Other highlights within the John Adams Focus include the UK premieres of an instrumental version of the Doctor Atomic Symphony and of his work titled Symphony: City Noir (written for the Inaugural Gala of Gustavo Dudamel's first season as the Los Angeles Philharmonic's new Music Director). These two works will be performed by the London Symphony Orchestra and conducted by the composer himself. Moreover, Adams' String Quartet is programmed in March at LSO St Luke's and will be played by the St. Lawrence String Quartet. The artist's celebration will end in July with a new production of his Broadway-style show I Was Looking at the Ceiling and Then I Saw the Sky on the main stage of the Theatre Royal, in collaboration with the Theatre Royal Stratford East.
As mentioned above, the New York Philharmonic has a major role within the John Adams focus. Yet, this is only one among the concerts that the world famous orchestra will perform at the Barbican. In fact, on 3 February, Alan Gilbert will bring the orchestra on the Barbican stage with a UK premiere of a new work by the orchestra's upcoming composer-in-residence Magnus Lindberg. Prokofiev's Second Piano Concerto is part of the same concert and it will be performed together with piano virtuoso Yefim Bronfman.

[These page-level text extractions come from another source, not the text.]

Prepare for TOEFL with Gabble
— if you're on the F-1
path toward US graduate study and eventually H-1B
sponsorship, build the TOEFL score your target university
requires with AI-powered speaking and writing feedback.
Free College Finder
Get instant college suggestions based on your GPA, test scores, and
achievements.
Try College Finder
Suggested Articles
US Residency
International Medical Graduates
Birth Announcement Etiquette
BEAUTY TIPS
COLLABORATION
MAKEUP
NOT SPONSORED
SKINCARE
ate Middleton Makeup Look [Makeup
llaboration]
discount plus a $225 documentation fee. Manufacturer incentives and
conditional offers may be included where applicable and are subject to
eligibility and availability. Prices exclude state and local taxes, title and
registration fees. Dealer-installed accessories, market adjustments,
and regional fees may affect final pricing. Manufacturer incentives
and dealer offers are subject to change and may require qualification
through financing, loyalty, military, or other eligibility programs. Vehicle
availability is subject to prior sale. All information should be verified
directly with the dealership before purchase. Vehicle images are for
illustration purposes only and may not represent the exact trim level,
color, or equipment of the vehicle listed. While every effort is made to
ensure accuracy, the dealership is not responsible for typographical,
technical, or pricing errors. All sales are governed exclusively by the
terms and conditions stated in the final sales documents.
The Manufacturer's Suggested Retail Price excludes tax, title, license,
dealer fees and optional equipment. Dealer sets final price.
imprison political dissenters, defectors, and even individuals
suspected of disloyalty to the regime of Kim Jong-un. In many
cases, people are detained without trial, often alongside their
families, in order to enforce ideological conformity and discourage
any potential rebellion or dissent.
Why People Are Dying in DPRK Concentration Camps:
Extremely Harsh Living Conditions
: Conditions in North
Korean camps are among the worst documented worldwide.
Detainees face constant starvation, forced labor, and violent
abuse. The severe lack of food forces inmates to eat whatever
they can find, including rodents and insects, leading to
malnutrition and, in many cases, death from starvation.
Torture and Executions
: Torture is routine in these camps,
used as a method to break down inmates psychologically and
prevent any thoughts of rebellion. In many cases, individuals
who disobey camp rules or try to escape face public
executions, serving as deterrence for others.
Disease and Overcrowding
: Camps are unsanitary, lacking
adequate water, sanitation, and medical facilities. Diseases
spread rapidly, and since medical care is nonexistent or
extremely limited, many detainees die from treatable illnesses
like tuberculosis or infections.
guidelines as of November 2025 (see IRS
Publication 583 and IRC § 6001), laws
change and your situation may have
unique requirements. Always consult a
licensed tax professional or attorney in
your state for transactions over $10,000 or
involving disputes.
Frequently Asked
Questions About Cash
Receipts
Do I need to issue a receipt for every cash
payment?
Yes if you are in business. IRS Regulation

Among the visiting orchestras, the Vienna Philharmonic, conducted by its Honorary Member Lorin Maazel, is definitely a highlight; they will be on stage on 2 and 3 March, with a programme including works by Beethoven, Debussy, Ravel, Bruckner and Stravinsky. In addition, on 12 an 13 December, the Royal Concertgebouw Orchestra of Amsterdam visits the Barbican with its Chief Conductor Mariss Jansons.

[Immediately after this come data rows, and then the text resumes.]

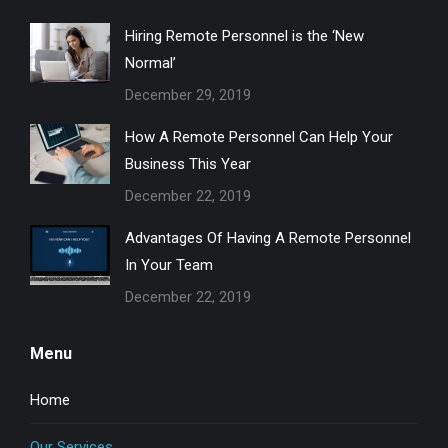
in
in
in
Hiring Remote Personnel is the ‘New
new
new
new
Normal’
window
window
window
December 29, 2019
How A Remote Personnel Can Help Your
Business This Year
December 22, 2019
Advantages Of Having A Remote Personnel
In Your Team
December 22, 2019
Menu
Home
Our Services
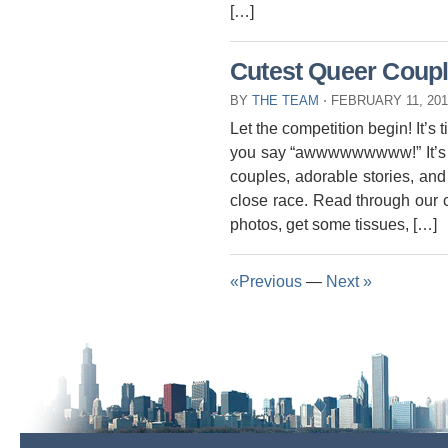
[…]
Cutest Queer Coupl
BY
THE TEAM
⋅
FEBRUARY 11, 20
Let the competition begin! It’s 
you say “awwwwwwwww!” It’s a
couples, adorable stories, and 
close race. Read through our co
photos, get some tissues, […]
«Previous
—
Next »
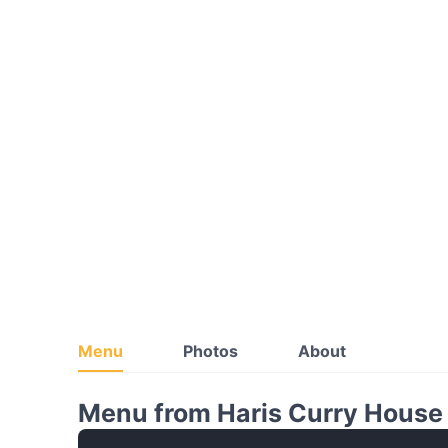
Menu
Photos
About
Menu from Haris Curry House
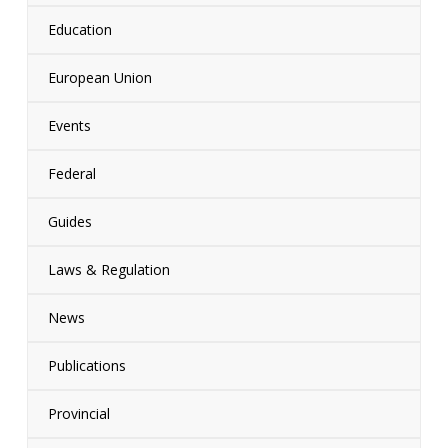
Education
European Union
Events
Federal
Guides
Laws & Regulation
News
Publications
Provincial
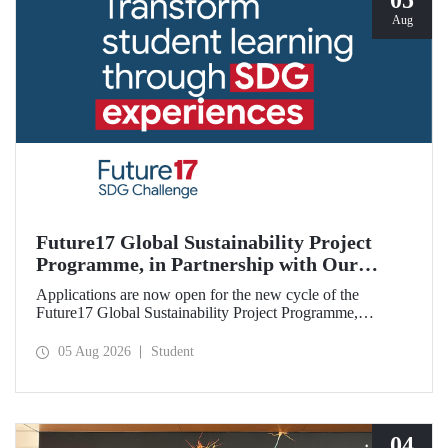
05
Aug
Future17 Global Sustainability Project
Programme, in Partnership with Our
University, Now Open for Student
Applications are now open for the new cycle of the
Applications
Future17 Global Sustainability Project Programme,
delivered in partnership with QS (Quacquarelli Symonds)
and the University of Exeter, with Istanbul Technical
05 Aug 2026
Student
University (ITU) as one of its key stakeholders. The
application deadline is 31 August.
04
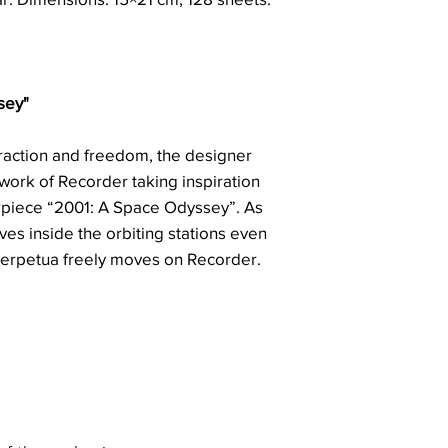
sey"
traction and freedom, the designer
twork of Recorder taking inspiration
rpiece “2001: A Space Odyssey”. As
ves inside the orbiting stations even
 Perpetua freely moves on Recorder.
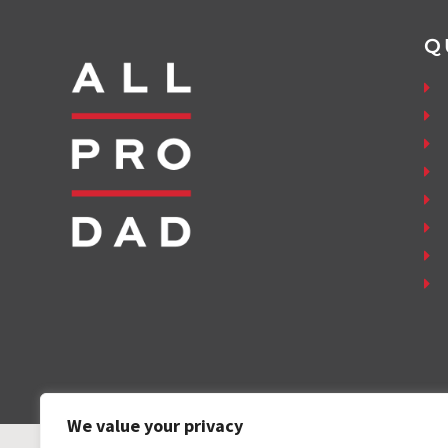
Q
We value your privacy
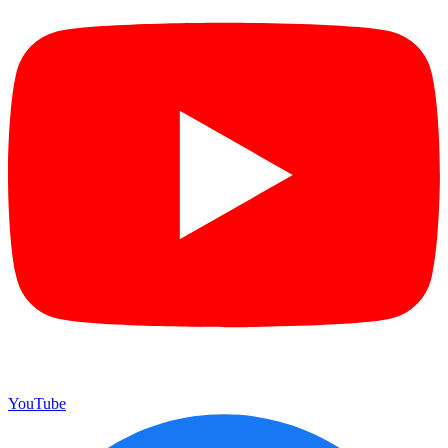
YouTube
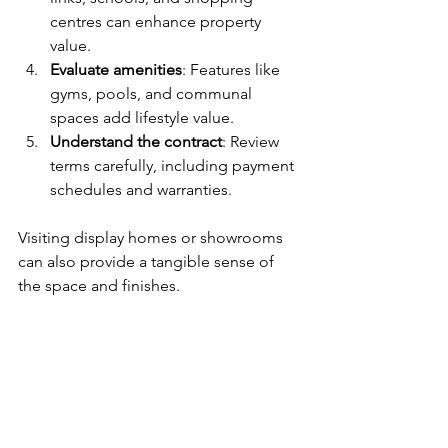
centres can enhance property 
value.
Evaluate amenities
: Features like 
gyms, pools, and communal 
spaces add lifestyle value.
Understand the contract
: Review 
terms carefully, including payment 
schedules and warranties.
Visiting display homes or showrooms 
can also provide a tangible sense of 
the space and finishes.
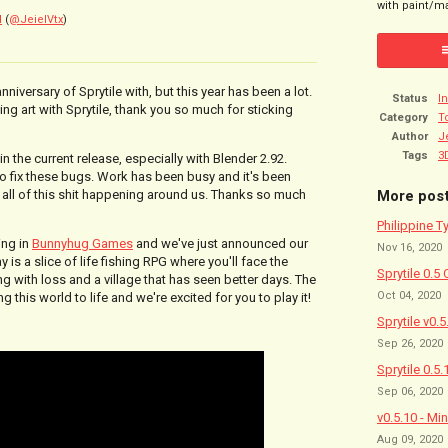
with paint/ma
l
(
@JeielVtx
)
nniversary of Sprytile with, but this year has been a lot.
Status
I
ting art with Sprytile, thank you so much for sticking
Category
T
Author
J
Tags
3
in the current release, especially with Blender 2.92.
 to fix these bugs. Work has been busy and it's been
More pos
h all of this shit happening around us. Thanks so much
Philippine T
ing in
Bunnyhug Games
and we've just announced our
Nov 16, 2020
is a slice of life fishing RPG where you'll face the
Sprytile 0.5 
g with loss and a village that has seen better days. The
Oct 04, 2020
 this world to life and we're excited for you to play it!
Sprytile v0.
Sep 26, 2020
Sprytile 0.5.
Sep 06, 2020
v0.5.10 - Mi
Aug 09, 2020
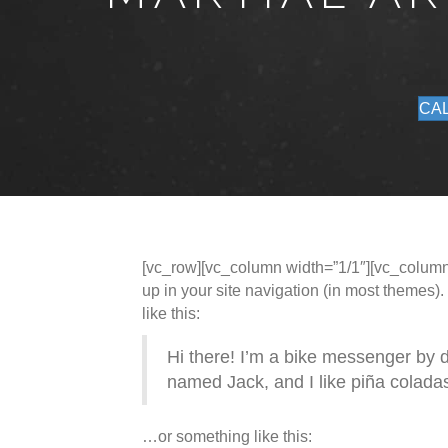
CAL
[vc_row][vc_column width=”1/1″][vc_column_t
up in your site navigation (in most themes).
like this:
Hi there! I’m a bike messenger by da
named Jack, and I like piña coladas.
…or something like this:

Further important dates include recitals by world class soloists. Bass-baritone Thomas Quasthoff will be at the Barbican on 22 September, performing La Damnation de Faust with London Symphony Orchestra conducted by Valery Gergiev. He will be joined by Dorothea Röschmann, Angelika Kirchschlager and Ian Bostridge on 29 October to interpret a selection of Schumann's works. Murray Perahia will be on stage both as a soloist (interpreting Mozart's Piano Concerto No 17 and in Bach's Piano Concerto No 3) and as a guest conductor of the Academy of St Martin in the Fields on 17 November. Violinist Sarah Chang will perform the UK premiere of Fantasy by Christopher Theofanidis (12 February). Contertenor Andreas Scholl will interpret lute songs by Medieval wandering poet Oswald von Wolkenstein together with The Shield of Harmony ensemble. Finally, tenor Juan Diego Florez will give a recital on 7 May.

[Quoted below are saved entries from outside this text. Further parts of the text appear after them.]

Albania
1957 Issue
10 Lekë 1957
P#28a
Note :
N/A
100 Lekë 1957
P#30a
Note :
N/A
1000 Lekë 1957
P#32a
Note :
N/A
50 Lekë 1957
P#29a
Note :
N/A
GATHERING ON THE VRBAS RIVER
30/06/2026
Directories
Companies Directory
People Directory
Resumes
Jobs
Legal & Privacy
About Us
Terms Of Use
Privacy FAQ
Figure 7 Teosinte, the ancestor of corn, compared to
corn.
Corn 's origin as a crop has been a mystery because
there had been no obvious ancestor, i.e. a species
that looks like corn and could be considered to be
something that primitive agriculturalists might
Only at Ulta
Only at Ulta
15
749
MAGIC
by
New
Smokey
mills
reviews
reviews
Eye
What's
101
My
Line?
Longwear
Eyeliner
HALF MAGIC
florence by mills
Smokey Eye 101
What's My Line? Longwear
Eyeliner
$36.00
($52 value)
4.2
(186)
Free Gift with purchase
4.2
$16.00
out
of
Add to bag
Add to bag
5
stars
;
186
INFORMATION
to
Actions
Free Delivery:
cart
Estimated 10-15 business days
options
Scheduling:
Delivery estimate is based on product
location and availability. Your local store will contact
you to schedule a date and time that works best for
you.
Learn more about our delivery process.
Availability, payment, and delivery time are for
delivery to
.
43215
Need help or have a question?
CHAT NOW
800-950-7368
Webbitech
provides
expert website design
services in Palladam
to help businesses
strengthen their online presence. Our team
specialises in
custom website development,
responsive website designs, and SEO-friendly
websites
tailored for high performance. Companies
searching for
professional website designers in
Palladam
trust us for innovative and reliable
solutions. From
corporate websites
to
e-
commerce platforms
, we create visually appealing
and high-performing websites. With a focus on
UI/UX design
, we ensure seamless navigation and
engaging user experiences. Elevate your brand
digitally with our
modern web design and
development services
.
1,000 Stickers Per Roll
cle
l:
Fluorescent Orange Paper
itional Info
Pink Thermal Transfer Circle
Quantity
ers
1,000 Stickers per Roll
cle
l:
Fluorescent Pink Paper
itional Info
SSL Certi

This overview of the Great Performers series is sufficient to show the richness of this Barbican season. From the words of Robert van Leer, Head of Music and Projects at the Barbican, we learn of the enthusiasm surrounding the programme's announcement: 'In 2009-10, the season […] gives audiences a chance to explore music and performers in a more intensive way – through weekends, series and focuses. I very much look forward to welcoming the wonderful pianist Emanuel Ax with three unique programmes he has curated especially for us, and to the UK premieres of three exciting operas of our time, as Present Voices returns to the programme'.